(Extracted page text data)
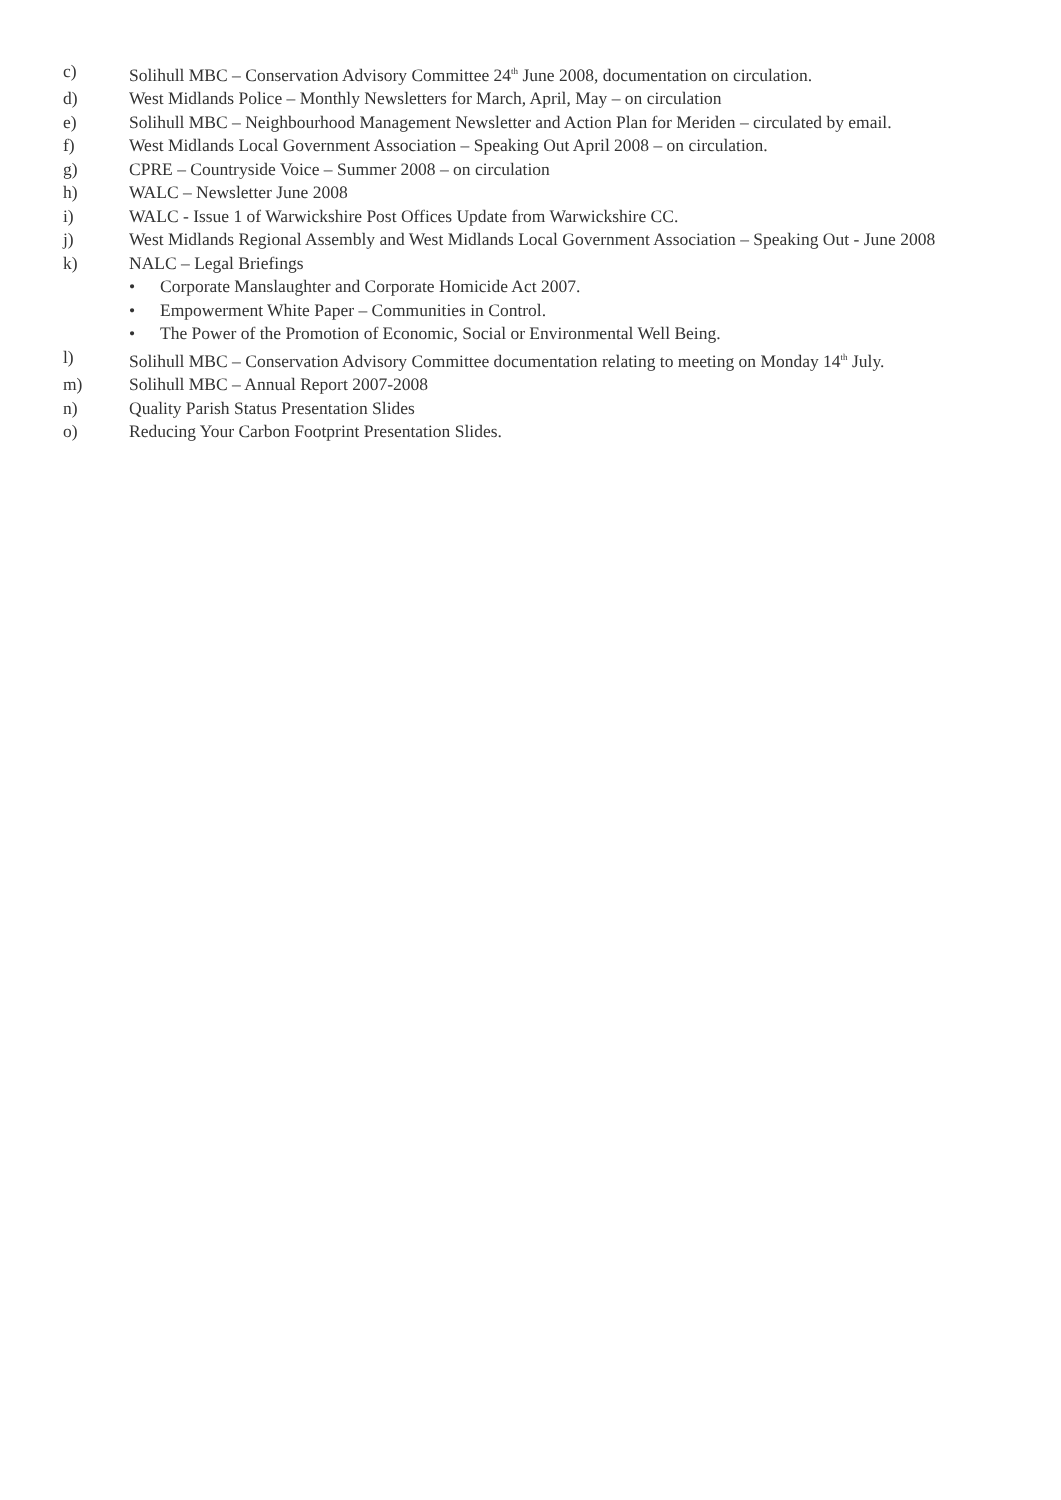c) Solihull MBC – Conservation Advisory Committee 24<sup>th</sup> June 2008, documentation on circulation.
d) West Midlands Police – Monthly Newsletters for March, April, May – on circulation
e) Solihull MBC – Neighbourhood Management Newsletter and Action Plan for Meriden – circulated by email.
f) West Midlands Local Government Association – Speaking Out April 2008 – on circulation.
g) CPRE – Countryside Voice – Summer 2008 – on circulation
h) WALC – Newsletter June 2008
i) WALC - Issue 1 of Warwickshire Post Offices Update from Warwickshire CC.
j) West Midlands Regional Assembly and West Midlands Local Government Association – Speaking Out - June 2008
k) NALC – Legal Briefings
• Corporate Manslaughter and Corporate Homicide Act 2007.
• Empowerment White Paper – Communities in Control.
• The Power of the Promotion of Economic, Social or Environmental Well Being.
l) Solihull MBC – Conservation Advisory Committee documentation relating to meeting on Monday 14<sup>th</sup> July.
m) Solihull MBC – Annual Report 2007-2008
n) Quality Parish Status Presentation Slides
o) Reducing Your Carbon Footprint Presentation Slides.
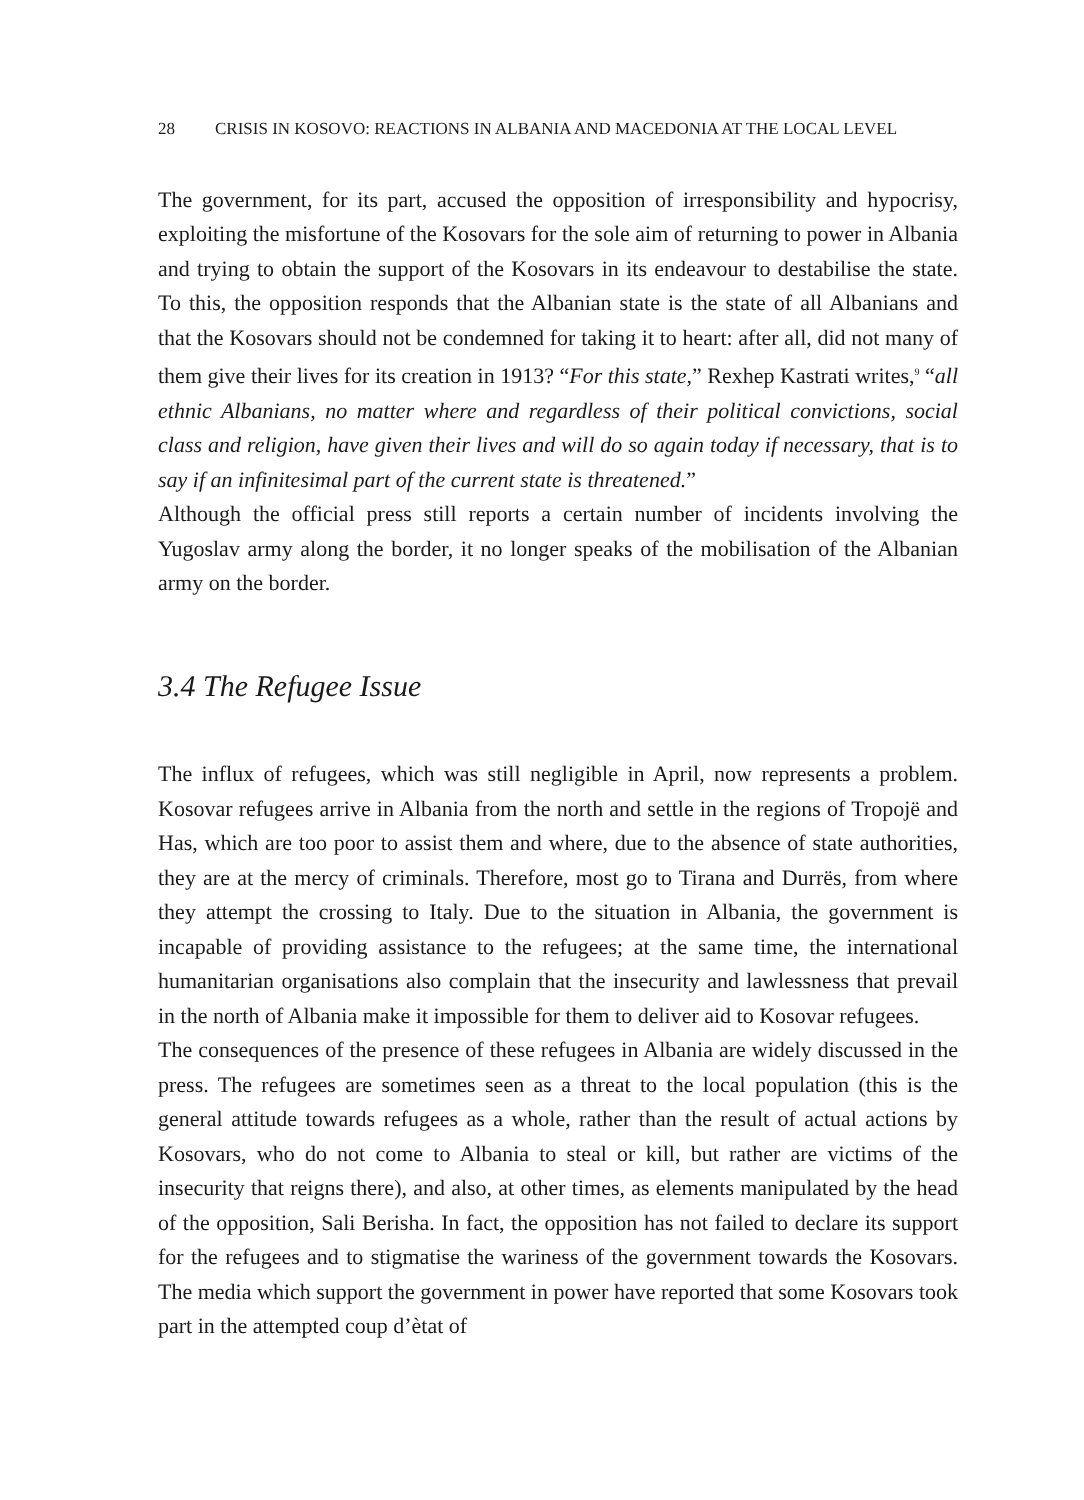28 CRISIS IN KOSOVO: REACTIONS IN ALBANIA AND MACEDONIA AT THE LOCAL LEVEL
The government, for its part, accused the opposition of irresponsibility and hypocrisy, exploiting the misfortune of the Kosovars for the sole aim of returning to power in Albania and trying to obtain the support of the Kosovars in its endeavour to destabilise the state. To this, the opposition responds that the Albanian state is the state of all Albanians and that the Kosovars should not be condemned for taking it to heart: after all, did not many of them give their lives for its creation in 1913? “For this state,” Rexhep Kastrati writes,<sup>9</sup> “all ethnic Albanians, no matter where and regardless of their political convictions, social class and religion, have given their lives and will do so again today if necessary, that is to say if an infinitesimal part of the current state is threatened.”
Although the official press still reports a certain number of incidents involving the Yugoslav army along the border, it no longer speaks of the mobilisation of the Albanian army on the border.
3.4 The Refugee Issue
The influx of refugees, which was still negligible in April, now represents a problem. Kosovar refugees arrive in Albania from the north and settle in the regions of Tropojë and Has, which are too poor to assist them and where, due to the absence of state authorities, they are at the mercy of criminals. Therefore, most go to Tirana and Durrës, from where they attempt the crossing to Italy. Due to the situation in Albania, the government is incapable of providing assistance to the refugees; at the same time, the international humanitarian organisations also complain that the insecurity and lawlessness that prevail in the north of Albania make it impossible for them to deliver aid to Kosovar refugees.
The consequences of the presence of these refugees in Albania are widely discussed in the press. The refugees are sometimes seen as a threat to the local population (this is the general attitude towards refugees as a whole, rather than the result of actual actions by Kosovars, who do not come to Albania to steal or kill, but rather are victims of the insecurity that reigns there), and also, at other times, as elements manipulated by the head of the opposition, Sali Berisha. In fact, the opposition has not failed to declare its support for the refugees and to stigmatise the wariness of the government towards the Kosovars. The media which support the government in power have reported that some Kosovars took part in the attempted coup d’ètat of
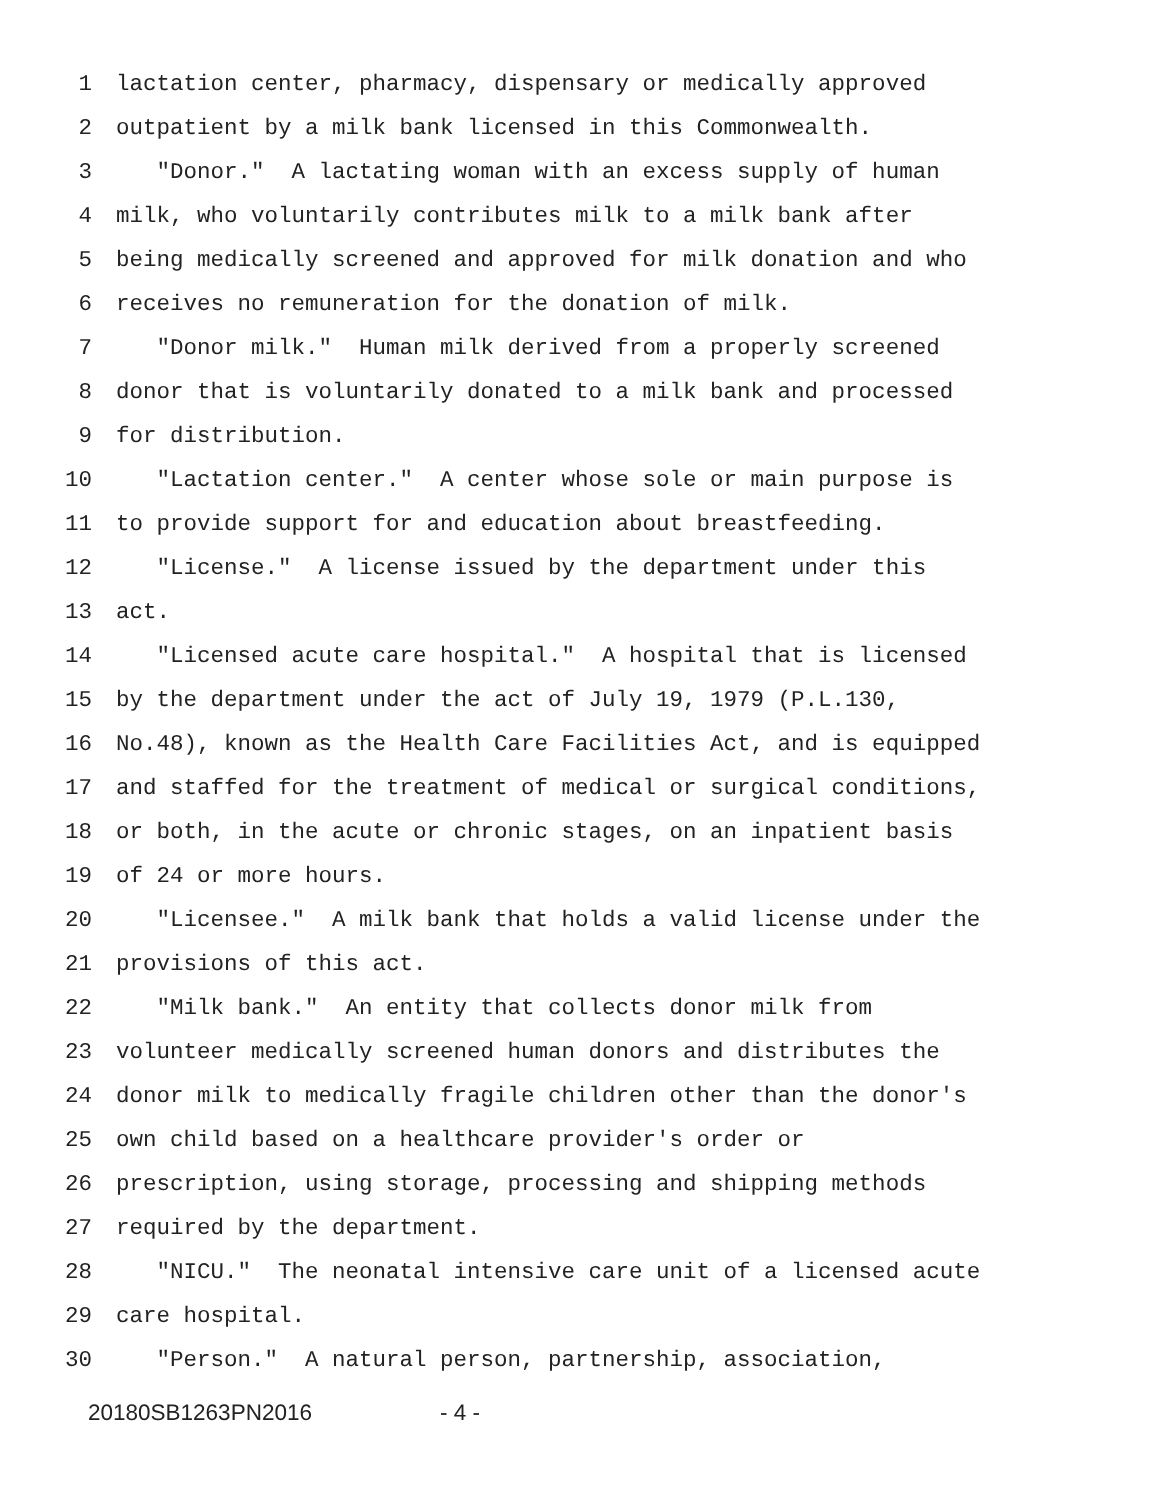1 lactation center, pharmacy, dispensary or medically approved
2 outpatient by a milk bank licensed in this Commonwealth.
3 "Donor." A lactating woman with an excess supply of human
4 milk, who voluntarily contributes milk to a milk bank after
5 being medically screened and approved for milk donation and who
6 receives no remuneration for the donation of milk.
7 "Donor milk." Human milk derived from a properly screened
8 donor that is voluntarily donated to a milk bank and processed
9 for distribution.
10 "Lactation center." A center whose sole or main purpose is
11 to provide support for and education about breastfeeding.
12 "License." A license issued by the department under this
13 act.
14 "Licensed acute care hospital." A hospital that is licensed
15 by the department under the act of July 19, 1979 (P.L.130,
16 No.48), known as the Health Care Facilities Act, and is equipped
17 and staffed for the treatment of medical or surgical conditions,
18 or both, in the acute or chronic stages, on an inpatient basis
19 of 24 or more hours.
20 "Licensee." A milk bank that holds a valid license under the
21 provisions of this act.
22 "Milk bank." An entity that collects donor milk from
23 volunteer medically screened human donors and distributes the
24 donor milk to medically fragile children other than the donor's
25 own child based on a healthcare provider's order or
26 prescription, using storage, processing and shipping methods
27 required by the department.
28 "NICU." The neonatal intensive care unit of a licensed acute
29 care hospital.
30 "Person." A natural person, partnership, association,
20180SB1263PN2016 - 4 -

_Work request_.
The required output is every line above from the one with "2 outpatient by" down to the one with "6 receives no", restated word for word, ends included.

_Output_.
2 outpatient by a milk bank licensed in this Commonwealth.
3 "Donor." A lactating woman with an excess supply of human
4 milk, who voluntarily contributes milk to a milk bank after
5 being medically screened and approved for milk donation and who
6 receives no remuneration for the donation of milk.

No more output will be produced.